Generally, assessment follows the teaching-learning process. The assessment method of important examinations strongly influences student learning and may shape and improve the student’s learning approaches (19). In a study, the modified problem-based learning (PBL) method, with short-answer questions, was the preferred method in 39% of students, followed by PBL with the modified essay question (36%) and lectures (25%). Therefore, the modified PBL is a reasonable option for schools that cannot meet the staff and space requirements of PBL curriculum (20). Accordingly, in some universities, where the clinical environment for teaching and learning clinical reasoning is not available, implementation of some exams, such as PMP-MEQ, in a clinical format is preferable.

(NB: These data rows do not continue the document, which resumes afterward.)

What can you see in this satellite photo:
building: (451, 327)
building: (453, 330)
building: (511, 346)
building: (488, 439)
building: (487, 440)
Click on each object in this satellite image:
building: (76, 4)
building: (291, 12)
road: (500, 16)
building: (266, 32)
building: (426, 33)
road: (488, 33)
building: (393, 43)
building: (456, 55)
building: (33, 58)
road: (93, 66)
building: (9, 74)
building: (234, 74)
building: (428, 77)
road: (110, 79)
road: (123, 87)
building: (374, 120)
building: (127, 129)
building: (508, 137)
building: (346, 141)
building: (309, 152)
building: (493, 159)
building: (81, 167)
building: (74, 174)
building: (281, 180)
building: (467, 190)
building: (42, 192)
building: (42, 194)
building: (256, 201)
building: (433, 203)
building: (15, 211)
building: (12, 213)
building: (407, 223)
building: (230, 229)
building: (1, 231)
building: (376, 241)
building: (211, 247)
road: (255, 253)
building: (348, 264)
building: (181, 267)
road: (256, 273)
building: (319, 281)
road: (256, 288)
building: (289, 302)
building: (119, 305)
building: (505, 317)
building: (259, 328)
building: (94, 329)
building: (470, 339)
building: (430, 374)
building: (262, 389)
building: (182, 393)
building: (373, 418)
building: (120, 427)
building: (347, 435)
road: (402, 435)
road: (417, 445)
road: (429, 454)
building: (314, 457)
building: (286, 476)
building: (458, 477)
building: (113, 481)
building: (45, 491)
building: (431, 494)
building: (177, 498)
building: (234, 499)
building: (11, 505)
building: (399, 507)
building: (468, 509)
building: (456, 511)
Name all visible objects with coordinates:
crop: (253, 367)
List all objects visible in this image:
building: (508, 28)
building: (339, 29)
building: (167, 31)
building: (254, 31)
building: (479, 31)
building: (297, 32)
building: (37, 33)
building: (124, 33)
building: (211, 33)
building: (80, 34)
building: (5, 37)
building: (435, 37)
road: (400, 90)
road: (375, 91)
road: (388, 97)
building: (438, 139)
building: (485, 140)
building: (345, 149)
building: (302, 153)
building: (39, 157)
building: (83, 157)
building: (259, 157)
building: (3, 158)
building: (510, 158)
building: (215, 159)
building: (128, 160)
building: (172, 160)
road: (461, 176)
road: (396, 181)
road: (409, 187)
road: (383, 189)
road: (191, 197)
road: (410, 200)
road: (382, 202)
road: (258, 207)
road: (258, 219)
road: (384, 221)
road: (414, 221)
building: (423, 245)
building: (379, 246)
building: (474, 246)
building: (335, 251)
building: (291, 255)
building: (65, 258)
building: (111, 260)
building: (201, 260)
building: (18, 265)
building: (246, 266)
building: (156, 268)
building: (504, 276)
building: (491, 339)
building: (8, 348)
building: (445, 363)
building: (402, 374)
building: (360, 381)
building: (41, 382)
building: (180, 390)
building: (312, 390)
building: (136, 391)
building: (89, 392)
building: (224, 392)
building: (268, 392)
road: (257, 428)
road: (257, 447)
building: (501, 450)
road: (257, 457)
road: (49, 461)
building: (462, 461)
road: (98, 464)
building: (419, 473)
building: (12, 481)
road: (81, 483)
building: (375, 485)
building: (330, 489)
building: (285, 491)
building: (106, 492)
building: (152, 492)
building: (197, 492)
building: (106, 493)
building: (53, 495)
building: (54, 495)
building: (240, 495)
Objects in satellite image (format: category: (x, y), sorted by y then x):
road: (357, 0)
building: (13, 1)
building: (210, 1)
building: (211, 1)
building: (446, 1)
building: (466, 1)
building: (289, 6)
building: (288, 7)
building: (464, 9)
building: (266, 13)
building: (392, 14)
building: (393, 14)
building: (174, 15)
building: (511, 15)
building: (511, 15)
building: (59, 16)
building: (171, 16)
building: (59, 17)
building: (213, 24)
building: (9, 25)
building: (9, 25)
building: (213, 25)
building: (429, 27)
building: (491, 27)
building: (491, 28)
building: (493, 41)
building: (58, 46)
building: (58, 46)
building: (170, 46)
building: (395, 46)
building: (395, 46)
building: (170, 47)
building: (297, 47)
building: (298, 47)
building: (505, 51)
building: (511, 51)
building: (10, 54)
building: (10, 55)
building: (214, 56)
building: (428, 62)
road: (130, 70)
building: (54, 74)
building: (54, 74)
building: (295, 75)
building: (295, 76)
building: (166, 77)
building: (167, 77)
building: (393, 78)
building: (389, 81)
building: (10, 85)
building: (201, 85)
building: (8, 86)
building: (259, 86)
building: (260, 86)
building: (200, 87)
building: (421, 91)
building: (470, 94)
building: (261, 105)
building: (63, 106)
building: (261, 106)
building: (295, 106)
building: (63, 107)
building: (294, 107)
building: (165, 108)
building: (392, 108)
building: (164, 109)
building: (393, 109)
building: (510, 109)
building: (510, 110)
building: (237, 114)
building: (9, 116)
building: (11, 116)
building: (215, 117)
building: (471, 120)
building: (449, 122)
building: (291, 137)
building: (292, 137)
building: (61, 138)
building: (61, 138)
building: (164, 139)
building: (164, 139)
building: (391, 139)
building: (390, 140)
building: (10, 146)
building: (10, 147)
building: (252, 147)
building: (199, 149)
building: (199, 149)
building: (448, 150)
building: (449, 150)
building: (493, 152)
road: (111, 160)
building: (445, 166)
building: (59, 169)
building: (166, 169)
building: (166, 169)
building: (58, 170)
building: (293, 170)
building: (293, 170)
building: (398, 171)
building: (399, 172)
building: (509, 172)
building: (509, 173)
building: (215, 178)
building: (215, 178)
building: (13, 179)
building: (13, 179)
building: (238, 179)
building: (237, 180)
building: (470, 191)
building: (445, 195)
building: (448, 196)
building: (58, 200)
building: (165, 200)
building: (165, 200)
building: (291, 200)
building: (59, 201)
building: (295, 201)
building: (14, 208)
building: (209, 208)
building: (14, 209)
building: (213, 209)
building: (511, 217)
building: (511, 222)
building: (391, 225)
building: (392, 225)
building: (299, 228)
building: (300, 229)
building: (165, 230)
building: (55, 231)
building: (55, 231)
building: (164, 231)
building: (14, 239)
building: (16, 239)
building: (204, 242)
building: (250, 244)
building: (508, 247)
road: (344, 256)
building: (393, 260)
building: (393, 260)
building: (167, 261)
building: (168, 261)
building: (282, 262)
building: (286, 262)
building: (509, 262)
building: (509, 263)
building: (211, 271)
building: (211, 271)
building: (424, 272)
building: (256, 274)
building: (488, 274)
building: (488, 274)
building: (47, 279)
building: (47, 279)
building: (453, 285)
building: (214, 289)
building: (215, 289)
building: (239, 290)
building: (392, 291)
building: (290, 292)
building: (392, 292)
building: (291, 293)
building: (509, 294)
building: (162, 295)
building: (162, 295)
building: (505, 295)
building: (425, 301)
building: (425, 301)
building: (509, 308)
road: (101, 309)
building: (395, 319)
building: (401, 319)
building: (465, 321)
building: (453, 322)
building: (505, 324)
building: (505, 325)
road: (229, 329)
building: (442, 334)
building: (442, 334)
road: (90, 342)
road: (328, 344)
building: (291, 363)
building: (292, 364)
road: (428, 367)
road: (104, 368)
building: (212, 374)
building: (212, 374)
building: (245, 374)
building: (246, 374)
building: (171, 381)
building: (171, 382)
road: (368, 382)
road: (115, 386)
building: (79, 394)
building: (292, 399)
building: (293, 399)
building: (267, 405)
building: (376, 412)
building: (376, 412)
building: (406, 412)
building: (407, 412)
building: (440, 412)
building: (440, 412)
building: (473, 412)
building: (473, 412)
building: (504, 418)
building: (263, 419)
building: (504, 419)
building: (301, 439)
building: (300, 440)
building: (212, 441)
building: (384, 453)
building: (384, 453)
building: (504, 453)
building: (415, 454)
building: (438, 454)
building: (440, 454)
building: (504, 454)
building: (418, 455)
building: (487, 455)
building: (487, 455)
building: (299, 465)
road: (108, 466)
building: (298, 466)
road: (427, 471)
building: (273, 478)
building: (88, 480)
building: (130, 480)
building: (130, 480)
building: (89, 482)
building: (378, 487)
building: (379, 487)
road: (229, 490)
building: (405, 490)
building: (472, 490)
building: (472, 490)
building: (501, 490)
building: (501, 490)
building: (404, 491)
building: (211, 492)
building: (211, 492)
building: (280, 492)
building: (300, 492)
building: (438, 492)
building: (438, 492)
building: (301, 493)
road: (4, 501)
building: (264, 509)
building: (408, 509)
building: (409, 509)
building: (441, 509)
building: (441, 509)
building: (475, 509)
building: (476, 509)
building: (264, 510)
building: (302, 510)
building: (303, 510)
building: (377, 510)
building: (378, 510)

Palmer and Devitt revealed that MEQs are often preferable to other forms of assessment, such as MCQs, for the evaluation of higher-order cognitive skills. MEQs often form a vital component of end-of-course assessments in higher education. In a study, effectiveness of MEQ in the measurement of higher-order cognitive skills was examined in an undergraduate institution. The modified essay question failed to consistently assess higher-order cognitive skills, whereas MCQ examined more than merely recall of knowledge. The researchers concluded that construction of MEQs for the assessment of higher-order cognitive skills cannot be assumed to be a simple task (21).

Moreover, a study investigated the effect of practice exam on the scores of a test, comprising of both MCQ and PMP. It was found that the effect of practice exam on the PMP score was greater than its effect on the MCQ score (22). In another study, correlations between objective structured clinical examination (OSCE) and written tests, such as script concordance testing and clinical reasoning problems, were insignificant. The results showed that written tests of clinical reasoning could provide additional applicable information for the evaluation of students’ capabilities during a course of family medicine clerkship (23).

5.1. Conclusions

Integration of PMP-MEQ in reasoning-based clinical education can be an effective approach to the clinical evaluation of undergraduate students. Continuous PMP examination can improve the students’ clinical reasoning, mainly among students with GPA ≥ 16.